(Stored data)
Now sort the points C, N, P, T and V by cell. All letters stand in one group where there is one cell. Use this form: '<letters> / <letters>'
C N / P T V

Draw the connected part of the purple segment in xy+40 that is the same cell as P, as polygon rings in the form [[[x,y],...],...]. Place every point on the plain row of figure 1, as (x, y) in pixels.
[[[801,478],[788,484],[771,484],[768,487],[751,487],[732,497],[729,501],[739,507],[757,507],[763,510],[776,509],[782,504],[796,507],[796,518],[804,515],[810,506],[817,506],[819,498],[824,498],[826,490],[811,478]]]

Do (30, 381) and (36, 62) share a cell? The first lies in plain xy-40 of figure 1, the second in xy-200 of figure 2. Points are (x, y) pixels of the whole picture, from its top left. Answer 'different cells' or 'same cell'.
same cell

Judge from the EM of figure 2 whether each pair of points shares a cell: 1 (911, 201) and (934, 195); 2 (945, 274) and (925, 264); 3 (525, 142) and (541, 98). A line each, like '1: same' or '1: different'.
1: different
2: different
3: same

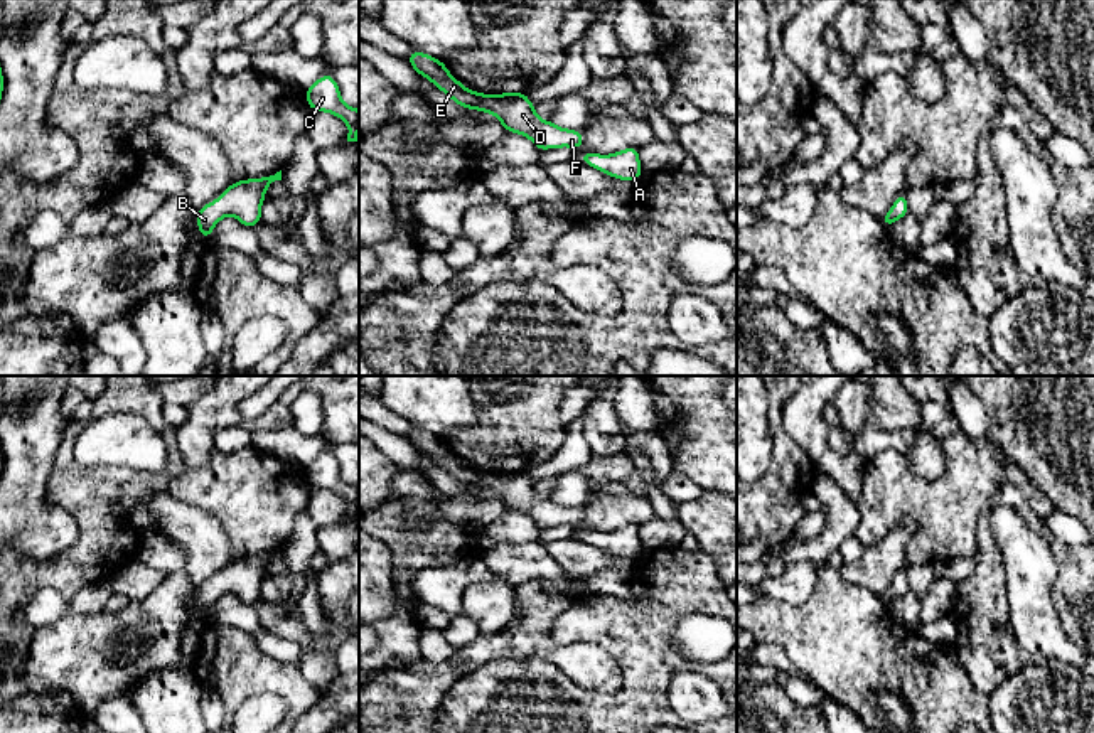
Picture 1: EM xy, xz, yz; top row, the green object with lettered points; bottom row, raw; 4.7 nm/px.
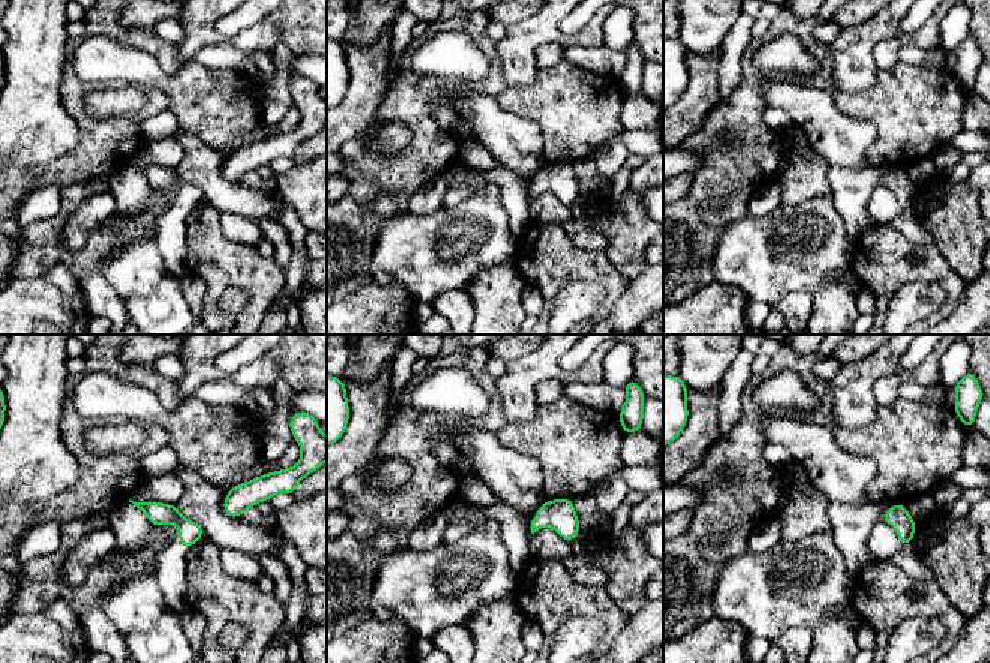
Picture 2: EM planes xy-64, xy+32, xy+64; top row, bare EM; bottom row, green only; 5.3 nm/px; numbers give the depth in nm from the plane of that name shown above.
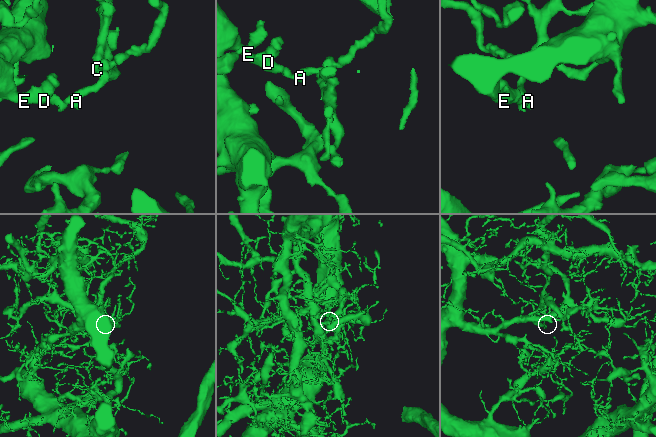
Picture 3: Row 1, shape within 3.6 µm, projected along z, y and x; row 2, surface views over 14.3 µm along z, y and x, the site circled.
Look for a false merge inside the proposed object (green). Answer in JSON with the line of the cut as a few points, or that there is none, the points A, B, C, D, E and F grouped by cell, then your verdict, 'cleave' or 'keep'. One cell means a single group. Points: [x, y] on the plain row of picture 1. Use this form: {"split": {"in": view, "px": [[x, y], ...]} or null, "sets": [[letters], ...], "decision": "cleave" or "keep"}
{"split": null, "sets": [["A", "B", "C", "D", "E", "F"]], "decision": "keep"}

PROMPT
Would it be possible to print the records above verbatim, pictures omitted?

ANSWER SPACE
Now sort the points C, N, P, T and V by cell. All letters stand in one group where there is one cell. Use this form: '<letters> / <letters>'
C N / P T V

Draw the connected part of the purple segment in xy+40 that is the same cell as P, as polygon rings in the form [[[x,y],...],...]. Place every point on the plain row of figure 1, as (x, y) in pixels.
[[[801,478],[788,484],[771,484],[768,487],[751,487],[732,497],[729,501],[739,507],[757,507],[763,510],[776,509],[782,504],[796,507],[796,518],[804,515],[810,506],[817,506],[819,498],[824,498],[826,490],[811,478]]]

Do (30, 381) and (36, 62) share a cell? The first lies in plain xy-40 of figure 1, the second in xy-200 of figure 2. Points are (x, y) pixels of the whole picture, from its top left. Answer 'different cells' or 'same cell'.
same cell

Judge from the EM of figure 2 whether each pair of points shares a cell: 1 (911, 201) and (934, 195); 2 (945, 274) and (925, 264); 3 (525, 142) and (541, 98). A line each, like '1: same' or '1: different'.
1: different
2: different
3: same

Picture 1: EM xy, xz, yz; top row, the green object with lettered points; bottom row, raw; 4.7 nm/px.
Picture 2: EM planes xy-64, xy+32, xy+64; top row, bare EM; bottom row, green only; 5.3 nm/px; numbers give the depth in nm from the plane of that name shown above.
Picture 3: Row 1, shape within 3.6 µm, projected along z, y and x; row 2, surface views over 14.3 µm along z, y and x, the site circled.
Look for a false merge inside the proposed object (green). Answer in JSON with the line of the cut as a few points, or that there is none, the points A, B, C, D, E and F grouped by cell, then your verdict, 'cleave' or 'keep'. One cell means a single group. Points: [x, y] on the plain row of picture 1. Use this form: {"split": {"in": view, "px": [[x, y], ...]} or null, "sets": [[letters], ...], "decision": "cleave" or "keep"}
{"split": null, "sets": [["A", "B", "C", "D", "E", "F"]], "decision": "keep"}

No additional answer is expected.